[Dataset entries]
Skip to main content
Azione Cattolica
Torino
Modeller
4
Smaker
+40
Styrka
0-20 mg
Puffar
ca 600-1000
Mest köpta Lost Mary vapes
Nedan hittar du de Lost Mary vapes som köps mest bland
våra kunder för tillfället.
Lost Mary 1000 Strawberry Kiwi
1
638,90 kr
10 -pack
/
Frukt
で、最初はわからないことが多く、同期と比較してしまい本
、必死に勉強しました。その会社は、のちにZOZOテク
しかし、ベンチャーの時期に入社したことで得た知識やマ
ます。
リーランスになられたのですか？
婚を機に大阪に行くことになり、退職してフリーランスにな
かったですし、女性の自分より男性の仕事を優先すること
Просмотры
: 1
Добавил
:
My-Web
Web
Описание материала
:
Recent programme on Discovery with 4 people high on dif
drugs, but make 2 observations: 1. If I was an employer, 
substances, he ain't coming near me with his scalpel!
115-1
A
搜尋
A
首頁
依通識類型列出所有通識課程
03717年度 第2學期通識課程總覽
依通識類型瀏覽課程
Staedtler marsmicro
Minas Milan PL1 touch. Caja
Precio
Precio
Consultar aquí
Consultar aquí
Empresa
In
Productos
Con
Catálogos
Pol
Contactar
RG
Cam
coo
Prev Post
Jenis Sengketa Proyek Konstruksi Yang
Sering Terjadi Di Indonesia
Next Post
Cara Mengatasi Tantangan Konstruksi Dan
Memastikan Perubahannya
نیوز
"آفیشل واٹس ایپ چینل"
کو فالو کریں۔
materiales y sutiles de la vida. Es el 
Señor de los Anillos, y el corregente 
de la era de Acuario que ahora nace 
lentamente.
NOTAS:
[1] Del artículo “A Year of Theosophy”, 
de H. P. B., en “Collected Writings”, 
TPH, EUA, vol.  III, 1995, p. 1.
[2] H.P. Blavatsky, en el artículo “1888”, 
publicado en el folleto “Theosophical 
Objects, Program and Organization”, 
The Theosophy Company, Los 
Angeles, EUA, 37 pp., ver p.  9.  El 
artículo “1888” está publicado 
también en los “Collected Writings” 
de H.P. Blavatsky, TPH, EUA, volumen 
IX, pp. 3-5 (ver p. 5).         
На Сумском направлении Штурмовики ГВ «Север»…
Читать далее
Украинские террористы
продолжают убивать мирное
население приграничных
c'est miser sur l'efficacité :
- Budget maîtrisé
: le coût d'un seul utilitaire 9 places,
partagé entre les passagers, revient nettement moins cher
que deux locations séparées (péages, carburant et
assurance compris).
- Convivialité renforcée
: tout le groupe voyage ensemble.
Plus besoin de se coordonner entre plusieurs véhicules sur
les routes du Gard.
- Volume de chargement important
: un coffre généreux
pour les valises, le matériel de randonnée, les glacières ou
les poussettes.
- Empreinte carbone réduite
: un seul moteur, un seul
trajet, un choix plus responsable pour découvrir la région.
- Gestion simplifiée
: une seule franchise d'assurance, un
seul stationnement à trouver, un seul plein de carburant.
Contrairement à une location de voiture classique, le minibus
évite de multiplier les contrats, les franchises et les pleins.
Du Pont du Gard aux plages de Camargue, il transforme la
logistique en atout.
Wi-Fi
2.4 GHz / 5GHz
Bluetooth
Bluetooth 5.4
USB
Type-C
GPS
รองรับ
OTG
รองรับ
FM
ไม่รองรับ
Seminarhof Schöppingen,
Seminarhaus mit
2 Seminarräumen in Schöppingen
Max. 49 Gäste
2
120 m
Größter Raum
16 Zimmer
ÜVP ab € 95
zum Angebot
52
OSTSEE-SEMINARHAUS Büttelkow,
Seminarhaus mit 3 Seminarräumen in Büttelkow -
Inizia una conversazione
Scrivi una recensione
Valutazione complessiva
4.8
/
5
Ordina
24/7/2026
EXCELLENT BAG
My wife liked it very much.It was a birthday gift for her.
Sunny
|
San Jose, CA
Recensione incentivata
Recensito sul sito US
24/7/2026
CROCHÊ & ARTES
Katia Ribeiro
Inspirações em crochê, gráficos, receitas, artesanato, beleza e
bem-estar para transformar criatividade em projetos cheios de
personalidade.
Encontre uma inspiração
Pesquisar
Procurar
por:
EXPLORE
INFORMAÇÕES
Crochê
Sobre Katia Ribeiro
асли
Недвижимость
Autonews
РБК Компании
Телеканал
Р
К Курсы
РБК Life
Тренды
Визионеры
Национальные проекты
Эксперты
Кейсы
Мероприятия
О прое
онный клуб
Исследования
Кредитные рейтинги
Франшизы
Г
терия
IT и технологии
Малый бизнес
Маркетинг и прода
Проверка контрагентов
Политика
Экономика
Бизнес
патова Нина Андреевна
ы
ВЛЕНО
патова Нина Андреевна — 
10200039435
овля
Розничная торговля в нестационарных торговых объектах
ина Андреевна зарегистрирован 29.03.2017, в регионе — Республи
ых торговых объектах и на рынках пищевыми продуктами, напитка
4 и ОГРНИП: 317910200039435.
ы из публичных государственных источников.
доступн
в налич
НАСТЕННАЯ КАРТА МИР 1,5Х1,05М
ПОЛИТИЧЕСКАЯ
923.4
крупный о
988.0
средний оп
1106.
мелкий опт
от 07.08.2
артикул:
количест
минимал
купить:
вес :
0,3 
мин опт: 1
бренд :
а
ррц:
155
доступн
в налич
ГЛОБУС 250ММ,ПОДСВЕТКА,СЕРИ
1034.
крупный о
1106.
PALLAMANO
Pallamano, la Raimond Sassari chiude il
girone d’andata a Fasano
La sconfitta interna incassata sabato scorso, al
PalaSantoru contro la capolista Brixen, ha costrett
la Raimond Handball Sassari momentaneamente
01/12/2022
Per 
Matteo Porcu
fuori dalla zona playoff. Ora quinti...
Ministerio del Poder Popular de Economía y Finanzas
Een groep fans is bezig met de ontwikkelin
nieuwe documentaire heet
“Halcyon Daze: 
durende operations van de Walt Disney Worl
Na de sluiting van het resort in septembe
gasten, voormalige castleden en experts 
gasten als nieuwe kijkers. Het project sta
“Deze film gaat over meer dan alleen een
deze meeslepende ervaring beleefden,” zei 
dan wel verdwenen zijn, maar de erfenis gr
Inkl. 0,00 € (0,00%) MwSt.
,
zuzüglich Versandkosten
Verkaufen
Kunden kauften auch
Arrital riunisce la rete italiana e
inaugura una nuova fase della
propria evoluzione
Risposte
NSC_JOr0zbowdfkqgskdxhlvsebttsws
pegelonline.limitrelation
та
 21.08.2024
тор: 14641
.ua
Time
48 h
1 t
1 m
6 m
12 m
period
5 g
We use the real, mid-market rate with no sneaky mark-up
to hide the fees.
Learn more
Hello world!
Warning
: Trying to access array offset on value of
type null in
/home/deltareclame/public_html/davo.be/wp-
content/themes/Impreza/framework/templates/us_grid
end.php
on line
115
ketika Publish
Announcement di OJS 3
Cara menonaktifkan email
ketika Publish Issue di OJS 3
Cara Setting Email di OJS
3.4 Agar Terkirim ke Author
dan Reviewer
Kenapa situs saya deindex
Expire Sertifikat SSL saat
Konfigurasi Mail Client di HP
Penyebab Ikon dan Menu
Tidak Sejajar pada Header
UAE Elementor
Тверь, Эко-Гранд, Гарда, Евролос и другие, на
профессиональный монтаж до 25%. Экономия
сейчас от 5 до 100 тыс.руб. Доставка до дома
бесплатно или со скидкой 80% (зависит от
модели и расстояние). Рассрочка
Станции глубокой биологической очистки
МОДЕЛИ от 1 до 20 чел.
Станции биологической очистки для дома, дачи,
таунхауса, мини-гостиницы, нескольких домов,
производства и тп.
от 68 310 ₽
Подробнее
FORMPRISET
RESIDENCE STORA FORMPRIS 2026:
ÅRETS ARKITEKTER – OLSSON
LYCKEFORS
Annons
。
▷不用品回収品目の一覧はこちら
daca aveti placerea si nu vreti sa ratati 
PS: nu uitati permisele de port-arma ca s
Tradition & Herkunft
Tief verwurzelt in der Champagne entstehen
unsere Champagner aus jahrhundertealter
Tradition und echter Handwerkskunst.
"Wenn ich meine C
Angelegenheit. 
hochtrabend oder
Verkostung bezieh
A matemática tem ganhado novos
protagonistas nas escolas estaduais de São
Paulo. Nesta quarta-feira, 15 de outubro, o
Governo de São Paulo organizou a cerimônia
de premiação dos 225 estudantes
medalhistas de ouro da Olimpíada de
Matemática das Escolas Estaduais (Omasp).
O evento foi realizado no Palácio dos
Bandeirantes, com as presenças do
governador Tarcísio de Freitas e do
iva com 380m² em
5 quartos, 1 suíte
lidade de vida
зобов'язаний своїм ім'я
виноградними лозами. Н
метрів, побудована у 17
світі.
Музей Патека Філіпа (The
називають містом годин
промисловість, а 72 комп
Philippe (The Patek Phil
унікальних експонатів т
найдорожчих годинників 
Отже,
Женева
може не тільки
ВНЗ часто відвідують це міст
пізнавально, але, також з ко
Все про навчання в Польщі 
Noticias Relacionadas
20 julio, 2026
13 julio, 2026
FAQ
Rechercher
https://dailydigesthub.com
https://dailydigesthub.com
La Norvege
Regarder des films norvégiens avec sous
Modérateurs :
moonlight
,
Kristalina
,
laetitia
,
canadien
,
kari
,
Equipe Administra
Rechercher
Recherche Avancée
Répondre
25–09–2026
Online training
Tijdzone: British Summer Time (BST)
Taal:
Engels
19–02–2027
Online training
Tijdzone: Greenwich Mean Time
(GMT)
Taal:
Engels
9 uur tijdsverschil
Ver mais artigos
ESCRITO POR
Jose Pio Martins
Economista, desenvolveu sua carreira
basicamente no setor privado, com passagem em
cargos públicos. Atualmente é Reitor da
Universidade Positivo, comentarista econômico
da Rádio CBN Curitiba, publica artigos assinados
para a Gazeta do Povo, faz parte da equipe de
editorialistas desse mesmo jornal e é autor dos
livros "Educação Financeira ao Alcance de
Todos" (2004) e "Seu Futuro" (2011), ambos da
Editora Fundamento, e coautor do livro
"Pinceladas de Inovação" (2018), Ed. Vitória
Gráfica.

PROBLEM STATEMENT :: Tally how many lines in the entries above contain the string "Schöppingen", matching case exactly. Give only the number.

RESULT :: 2